Theory danger October 15, 2010 at 1:04 pm

Exhibit one, from Ricardo Caballero:

In this paper I argue that the current core of macroeconomics—by which I mainly mean the so-called dynamic stochastic general equilibrium approach—has become so mesmerized with its own internal logic that it has begun to confuse the precision it has achieved about its own world with the precision that it has about the real one. This is dangerous for both methodological and policy reasons.

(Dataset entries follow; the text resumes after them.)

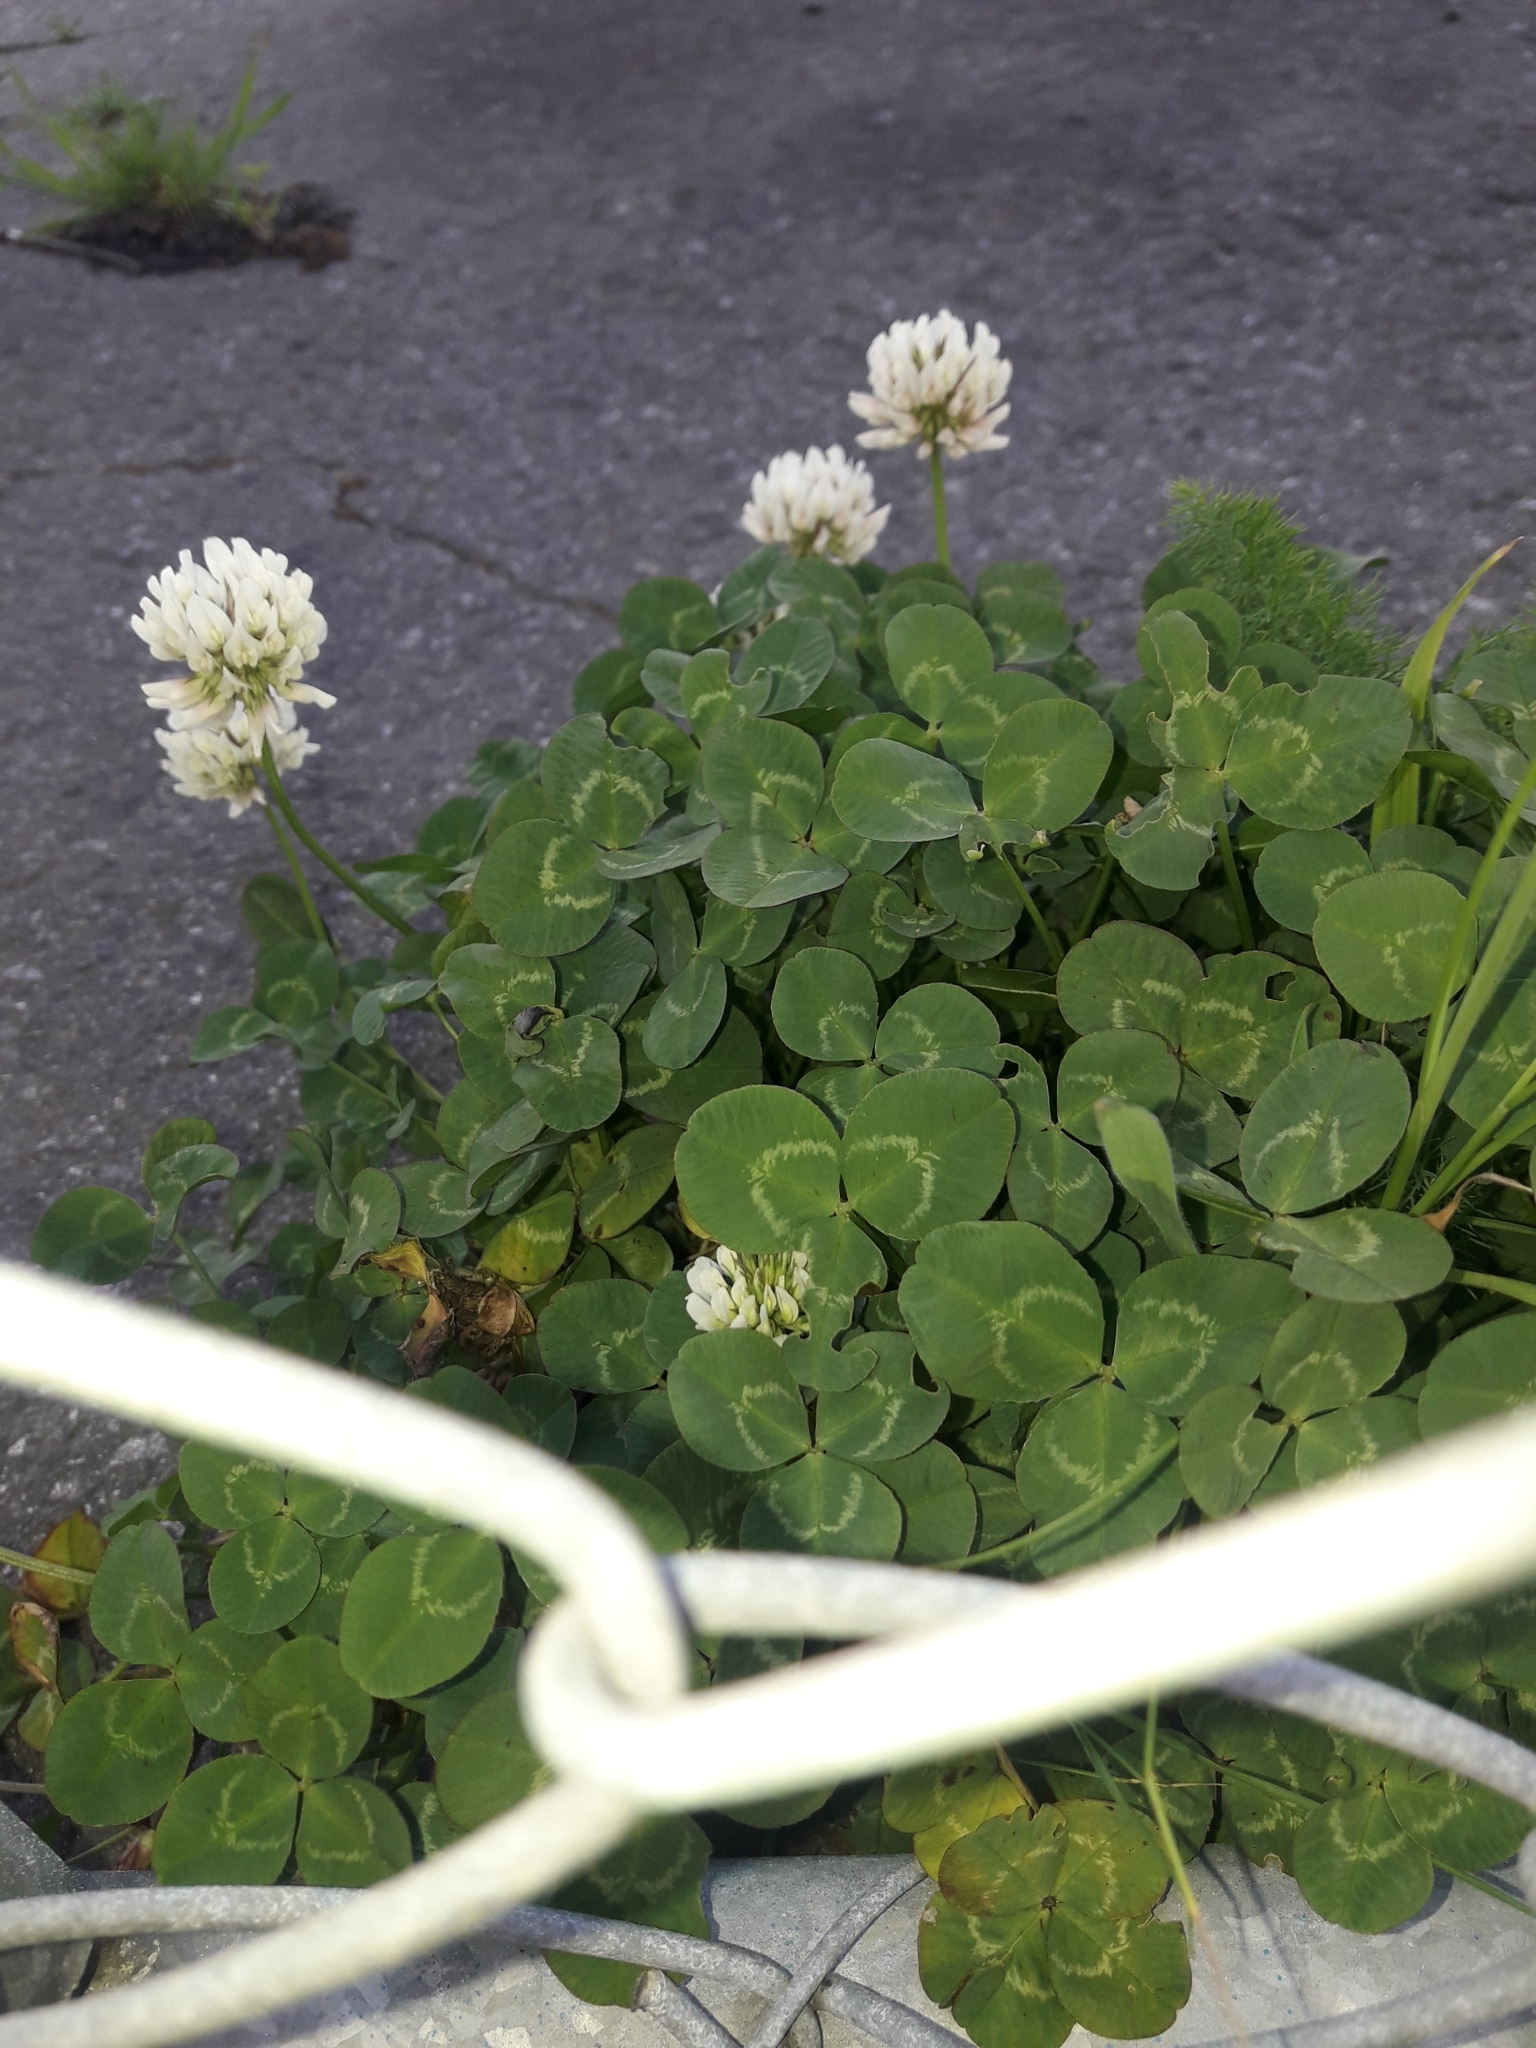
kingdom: Plantae
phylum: Tracheophyta
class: Magnoliopsida
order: Fabales
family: Fabaceae
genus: Trifolium
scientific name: Trifolium repens
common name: White clover
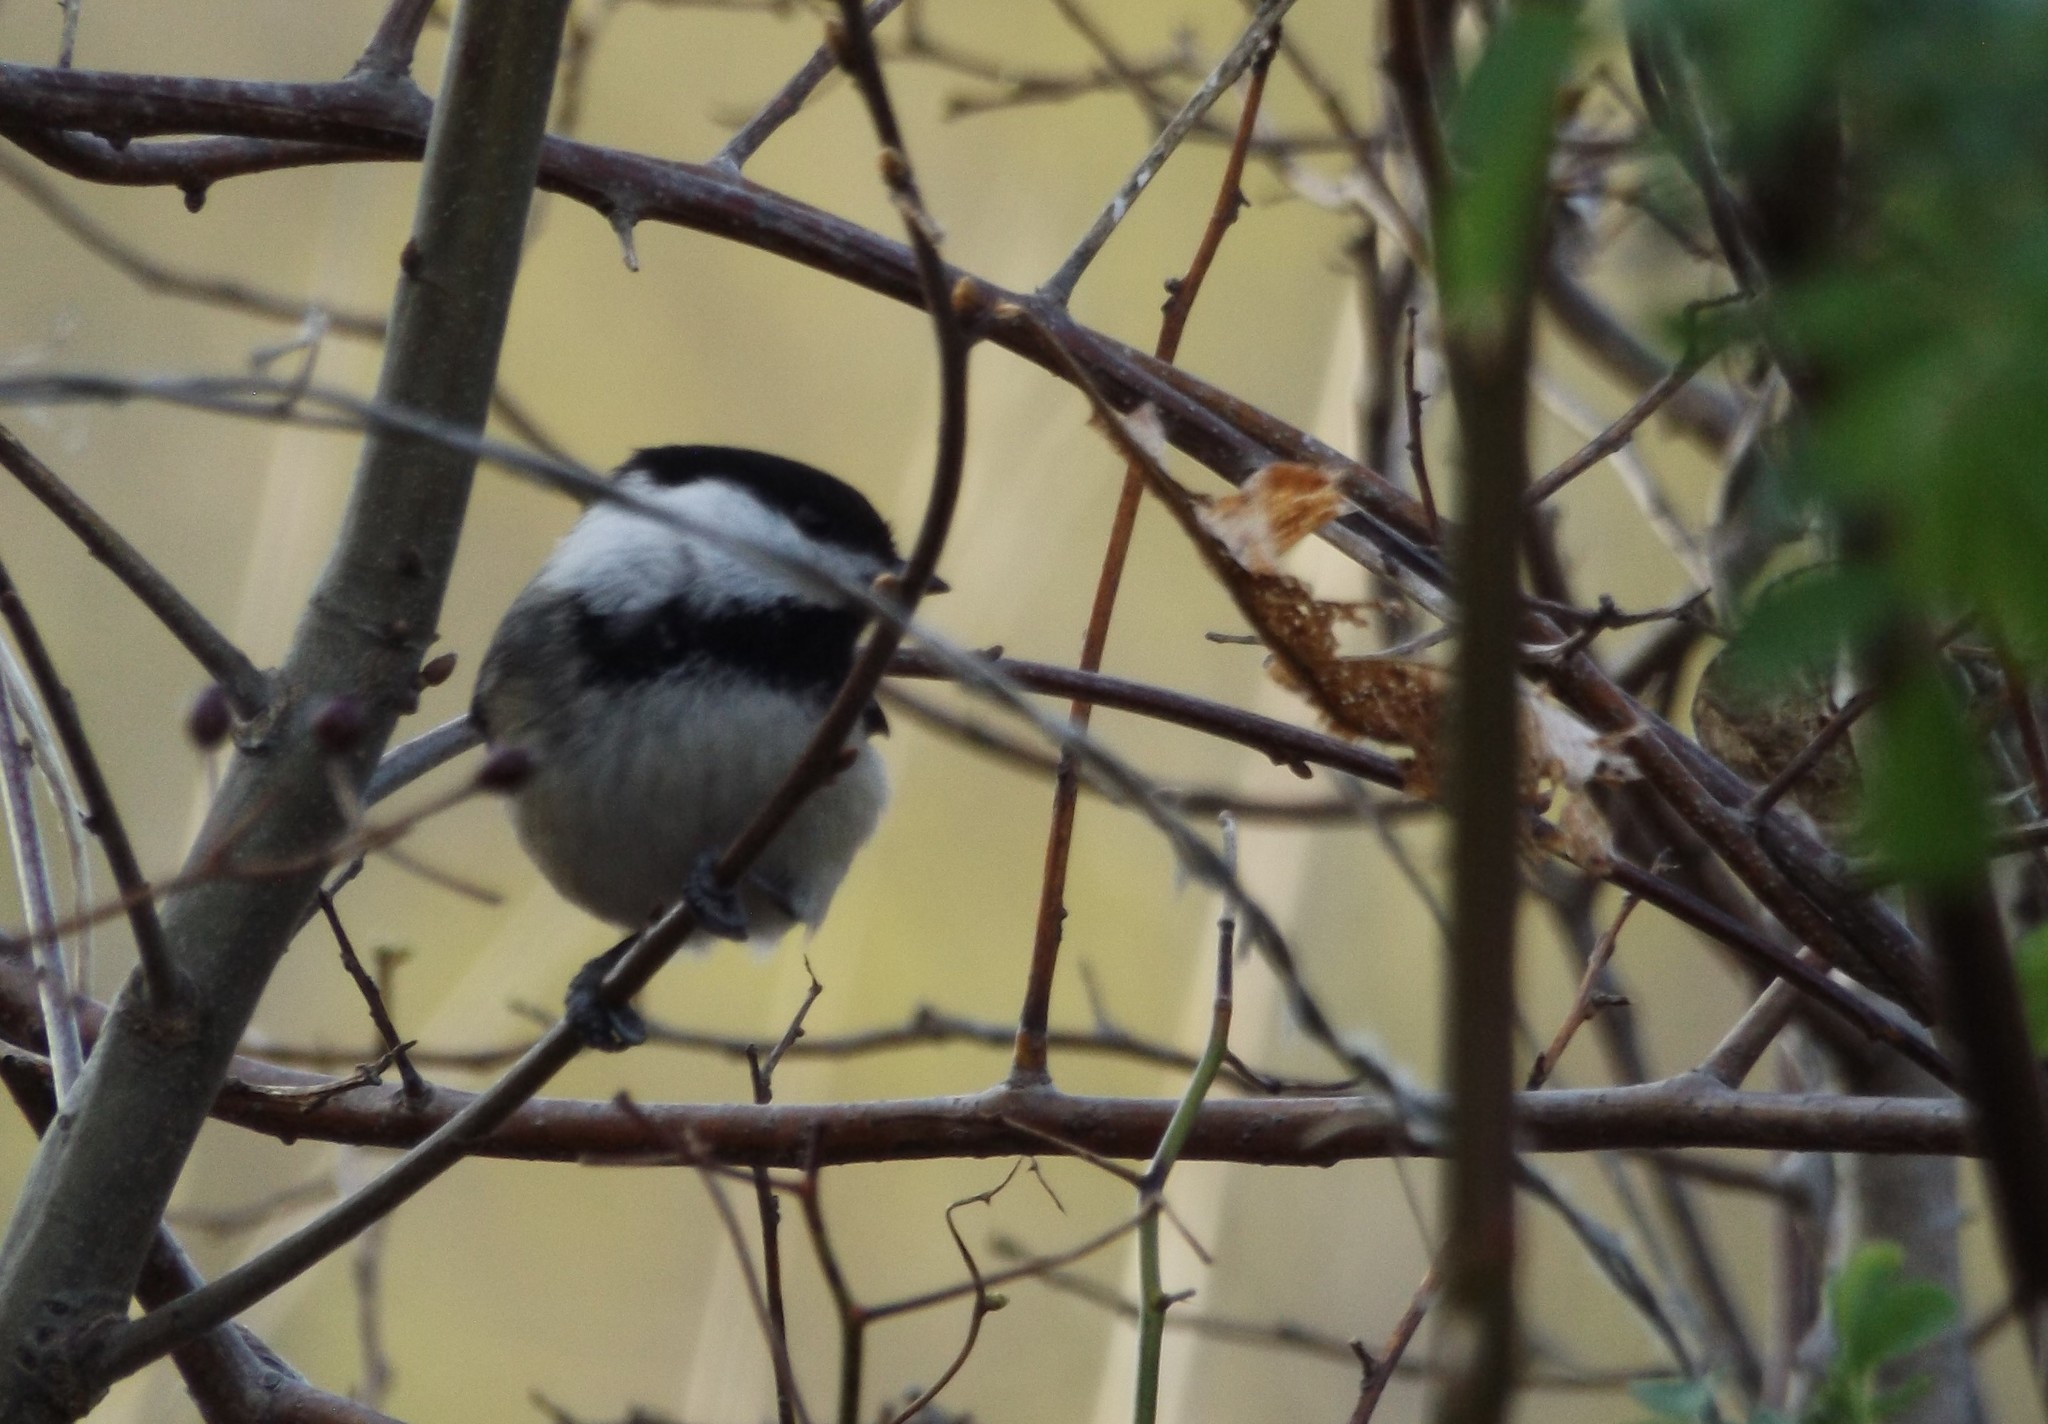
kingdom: Animalia
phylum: Chordata
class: Aves
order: Passeriformes
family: Paridae
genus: Poecile
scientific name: Poecile atricapillus
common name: Black-capped chickadee
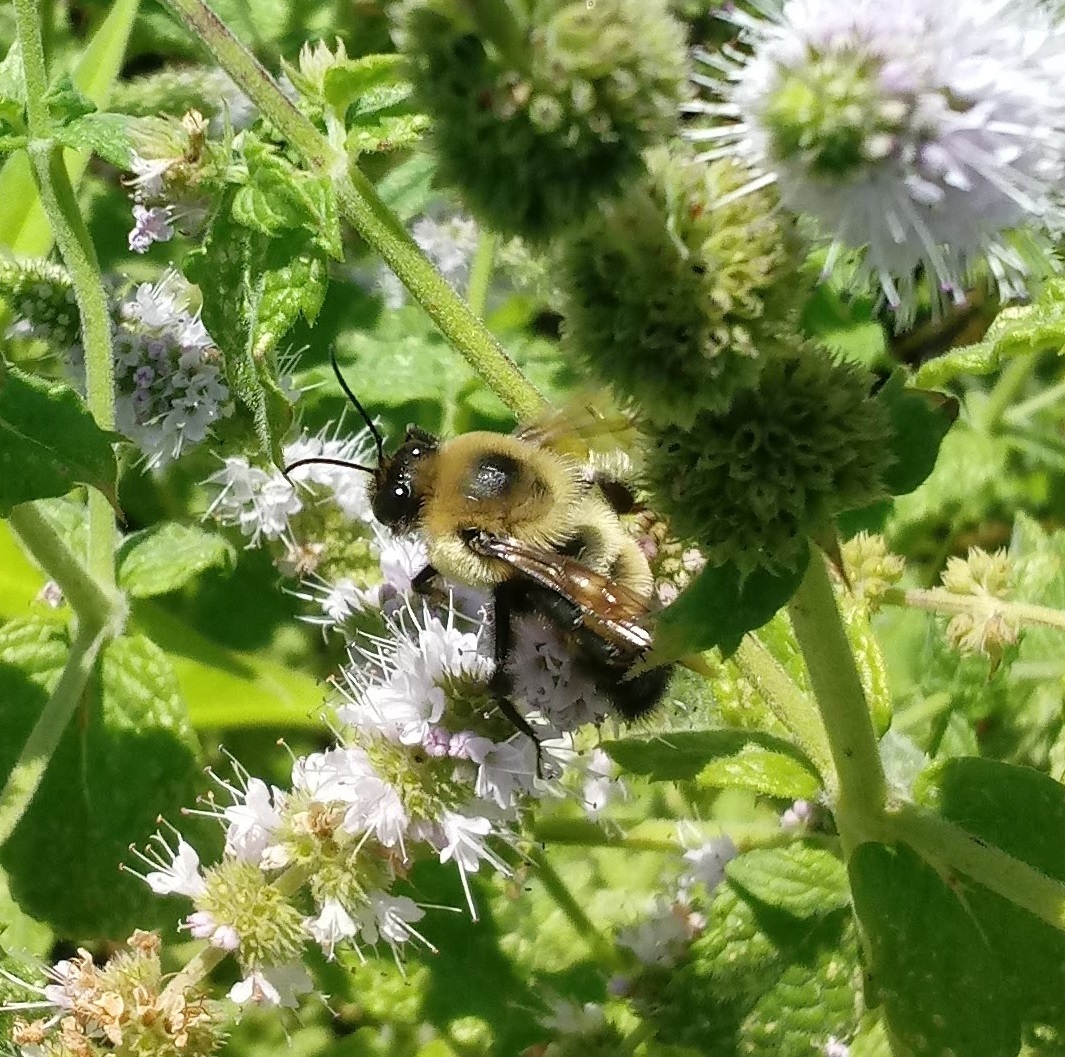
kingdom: Animalia
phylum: Arthropoda
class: Insecta
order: Hymenoptera
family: Apidae
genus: Bombus
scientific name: Bombus griseocollis
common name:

Exhibit two, a suggestion for a margin calculation I heard suggested this week:

A high dimensional generalised Pareto distribution model calibrated at 99.9%

Now honestly, dear reader, I am as much in favour of appropriate modelling as the next geek, but this tendency despite everything we have been through to believe that we can model financial systems to a high degree of confidence is profoundly worrying. Caballero has it right: there is a profound confusion of precision in the author’s mind with precision in the real world…

2 Responses to “Theory danger”

  1. Peer review – exactly the measure that you don’t want your teenager using to calculate the best tack to take – is at the heart of all this. Fine for things that don’t matter, like anthropology say.

  2. Anyone who studies basic chemistry or physics learns the distinction between “precision” and “accuracy”. Sure you can write a number down to 20 decimal places — but how many of those digits are “significant”? How *accurately* do they reflect the value you are trying to measure?